PASSAGE FOR REVIEW »
Minimum Distance
Hello,
I am trying to write a vba function that finds the smallest distance between two large lists of gps coordinates. I already have a basic formula for calculating each of these, but I need to find this efficient function for determining the next closest gps coordinate and by how much. I have done a little bit of vba programming, though I have done more java in the past. I know I will need some type of loop where it looks to determine whether the newly calculated value is smaller than the current running minimum and if not, skip to the next one. I have some rough "pseudocode" of what i'm looking for.
minDistance(range,originalCoords)
define min double = 0
begin loop
dist = originalCoords - nextCoords \\The actual calculation is a little more
if dist < min \\complicated but it should work
dist = min
loop
end loop
I know there's probably a lot missing, including some reference that stops the loop when it hits the last set of coordinates to calculate and something to return the min value. The value nextCoords would be my next listed coordinates to calculate the distance between from the original. Also, I have one cell for latitude and one for longitude, if that is any help.
Any feedback and help would be greatly appreciated!
Thanks!
P.S. if this is listed on another forum topic already, let me know and I will go to there for help!
Welcome to the forum.

DATA »
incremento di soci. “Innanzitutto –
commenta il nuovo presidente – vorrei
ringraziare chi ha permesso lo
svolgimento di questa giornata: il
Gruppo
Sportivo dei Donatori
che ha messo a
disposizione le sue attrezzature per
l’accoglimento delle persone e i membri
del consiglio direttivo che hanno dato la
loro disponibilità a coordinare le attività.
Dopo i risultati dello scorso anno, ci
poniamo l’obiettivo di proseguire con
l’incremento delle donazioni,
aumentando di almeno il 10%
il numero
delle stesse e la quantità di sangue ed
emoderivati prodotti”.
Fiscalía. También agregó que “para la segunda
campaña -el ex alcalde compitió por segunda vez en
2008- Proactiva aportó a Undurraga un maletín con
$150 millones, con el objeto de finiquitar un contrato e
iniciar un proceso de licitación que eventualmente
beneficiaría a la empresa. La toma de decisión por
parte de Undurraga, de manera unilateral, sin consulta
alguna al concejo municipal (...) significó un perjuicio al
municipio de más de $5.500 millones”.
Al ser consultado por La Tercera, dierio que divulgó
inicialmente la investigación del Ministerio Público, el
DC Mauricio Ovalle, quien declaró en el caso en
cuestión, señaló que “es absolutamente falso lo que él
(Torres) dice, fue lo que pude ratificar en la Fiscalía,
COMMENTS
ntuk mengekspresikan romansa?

PROBLEMS TO SOLVE »
1) In the minimum distance forum thread, which names does the pseudocode use for the function, its inputs, and the variables it works with?
2) Extend the minimum distance forum thread, picking up after its last line.

WRITTEN ANSWERS »
1) minDistance, range, originalCoords, min, dist, nextCoords

2)
How large are the two lists?
All you want to now is the minimum distance, not the nearest point?
You want to calculate great-circle distance?
Post a workbook with some data.
Microsoft MVP - Excel
Entia non sunt multiplicanda sine necessitate
The lists are about 400 locations in total and i'm trying to find the minimum distance to the next coordinate for each. I am using the great-circle distance formula for each of these but there is 399 calculations for each 400 locations, so that's why I feel some vba programming is necessary. Here is an attached worksheet with a sample of 5 locations, using a rudimentary method to find each of the minimum, but with 400 locations, excel runs out of room and this would take quite a while to accomplish.
test min dist.xls
Update: I ended up making 400 macros (yes, it took me 5 hours, but I got it done) and got my data, but I still want to know how to write a function in vba to do this for me because I will definitely be using this kind of method in future research of my own.
Update 2: I started looking further into VBA and I have come up with some code that seems like it should work. Here it is:
Function FindMinDist(Lat1 As Double, Lon1 As Double)
Dim Index As Integer, Min As Double, Dist As Double
Index = 3
Min = 500
While Index < 404
Index = Index + 1
Dist = WorksheetFunction.Acos(Cos(WorksheetFunction.Radians(90 - Lat1)) * Cos(WorksheetFunction.Radians(90 - Worksheet.Cells(Index, 3))) + Sin(WorksheetFunction.Radians(90 - Lat1)) * Sin(WorksheetFunction.Radians(90 - Worksheet.Cells(Index, 3))) * Cos(WorksheetFunction.Radians(Lon1 - Worksheet.Cells(Index, 3)))) * 3958.756
If Dist < Min And Dist <> 0 Then
Min = Dist
End If
Wend
FindMinDist = Min
End Function
When I try using the function, it gives me back #VALUE! in the cell. I have my latitude in C4:C403 & longitude in D4:D403. Any ideas on how to make this work properly?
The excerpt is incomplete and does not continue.